As the new tax incentives come into effect for savers, RateCity shows you how to make the most of them and save more money this financial year.

June 28, 2010

A new cycle brings a fresh start, so as we enter the new financial year, now is a good time to get your savings in order and start reaching those savings goals sooner.

In May this year, new tax incentives for our savings were announced in the federal budget, taking effect on July 1, 2011. This means you will pay less tax on the interest you earn from your savings, with the introduction of the new 50 percent discount on the first $1000 worth of interest earned in your savings accounts.

Pay less tax on your savings
For example, if you deposited $20,000 in an online savings account then deposited an extra $200 per month for one year with a top interest rate of 6.42 percent by UBank (RateCity’s current top rate as at June 28), you could earn more than $1390 in interest.

With the previous tax system, if you earned $60,000 per year, which is the average wage, you would expect to pay 30 percent tax on the total $1390 of interest earned. This new tax incentive, however, means you will now only pay tax on half of the first $1000 of interest earned, so continuing on with our example above $500 worth of interest earned will be tax-free, meaning you will only pay tax on $890 of interest and save $150.
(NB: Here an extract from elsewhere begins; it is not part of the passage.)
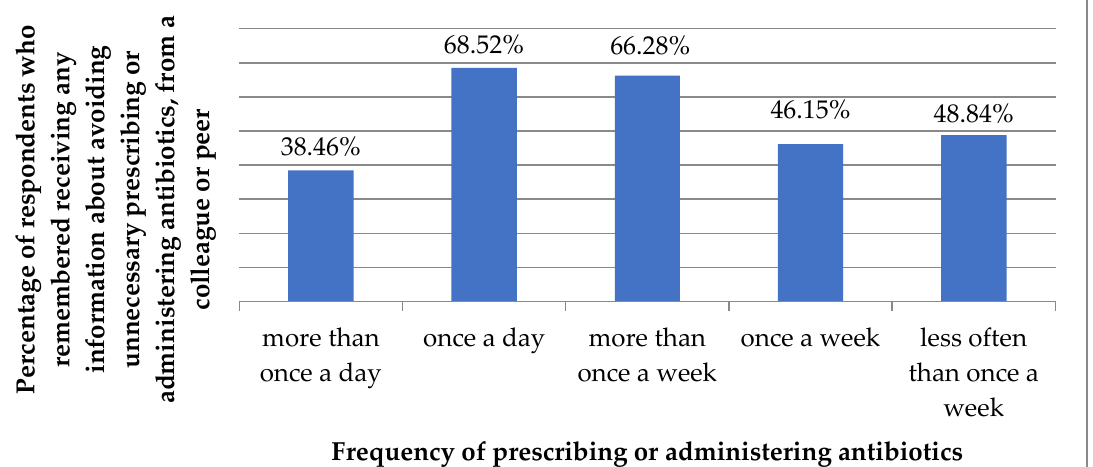
Figure 4. Percentage of respondents who remembered receiving information about avoiding unnecessary prescribing or administering or dispensing of antibiotics from a colleague or peer, by the frequency of prescribing or administering antibiotics.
Take advantage of high interest rates
As many of us won’t have a spare $20,000 cash laying around, the savings to be made from this tax incentive will mostly benefit those earning higher incomes and those that can afford to deposit a lot of money in their savings accounts. Regardless, if you earn less than $80,000 a year you can still benefit and may have the opportunity to save thanks to the good old theory of supply and demand.

The new tax incentive could ultimately lead to an increase in deposits of large sums of money into savings accounts, which may create more competition among financial institutions meaning a possible increase in interest rates. Savers should take advantage of the high interest savings accounts rates expected to continue during this new financial year.
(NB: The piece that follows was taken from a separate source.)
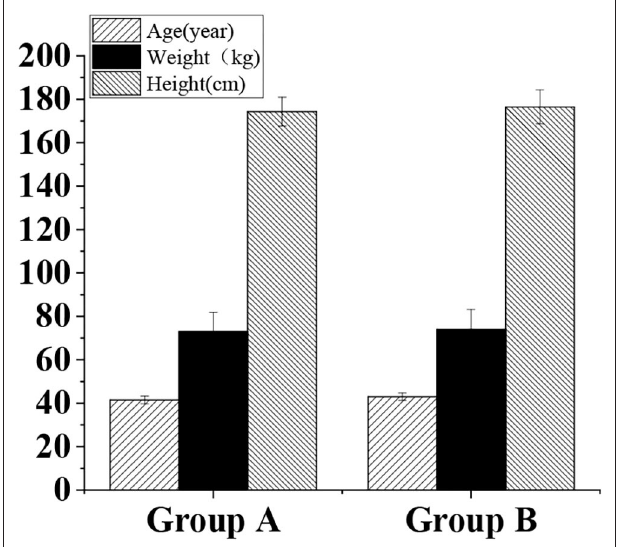
FIGURE 1 | The basic physical information of included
Keep your eye on the deals available by comparing online to find an online savings account that will earn you a high return, such as UBank’s USaver at 6.42 percent followed by RaboDirect‘s High Interest Savings Account at 6.40 percent or ING Direct‘s Savings Maximiser at 6.25 percent (as at June 28).
So no matter how much you earn, if you have a savings goal in mind that you want to reach, set yourself a budget and get the most out of your savings this financial year.